(Collected data)
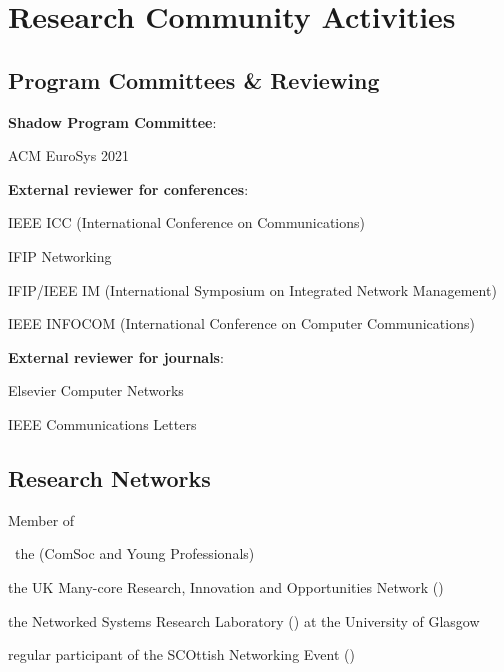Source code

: \section{Research Community Activities}
\subsection{Program Committees \& Reviewing}
\begin{cvitemize}
	\item \textbf{Shadow Program Committee}:
	\begin{inlineItemize}
		\item ACM EuroSys 2021
	\end{inlineItemize}
	\item \textbf{External reviewer for conferences}:
	\begin{inlineItemize}
		\item IEEE ICC (International Conference on Communications)
		\item IFIP Networking
		\item IFIP/IEEE IM (International Symposium on Integrated Network Management)
		\item IEEE INFOCOM (International Conference on Computer Communications)
	\end{inlineItemize}
	\item \textbf{External reviewer for journals}:
	\begin{inlineItemize}
		\item Elsevier Computer Networks
		\item IEEE Communications Letters
	\end{inlineItemize}
\end{cvitemize}

\subsection{Research Networks}
\begin{cvitemize}
	\item Member of
	\begin{inlineItemize}
		\item \ the  (ComSoc and Young Professionals)
		\item the UK Many-core Research, Innovation and Opportunities Network ()
		\item the Networked Systems Research Laboratory () at the University of Glasgow
		\item regular participant of the SCOttish Networking Event ()
	\end{inlineItemize}
\end{cvitemize}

**Request:** Write out only those lines of the entries that lie between the line containing "on Computer Communications)" and the last line, inclusive, reproducing them exactly.

**Reply to the task:**
		\item IEEE INFOCOM (International Conference on Computer Communications)
	\end{inlineItemize}
	\item \textbf{External reviewer for journals}:
	\begin{inlineItemize}
		\item Elsevier Computer Networks
		\item IEEE Communications Letters
	\end{inlineItemize}
\end{cvitemize}

\subsection{Research Networks}
\begin{cvitemize}
	\item Member of
	\begin{inlineItemize}
		\item \ the  (ComSoc and Young Professionals)
		\item the UK Many-core Research, Innovation and Opportunities Network ()
		\item the Networked Systems Research Laboratory () at the University of Glasgow
		\item regular participant of the SCOttish Networking Event ()
	\end{inlineItemize}
\end{cvitemize}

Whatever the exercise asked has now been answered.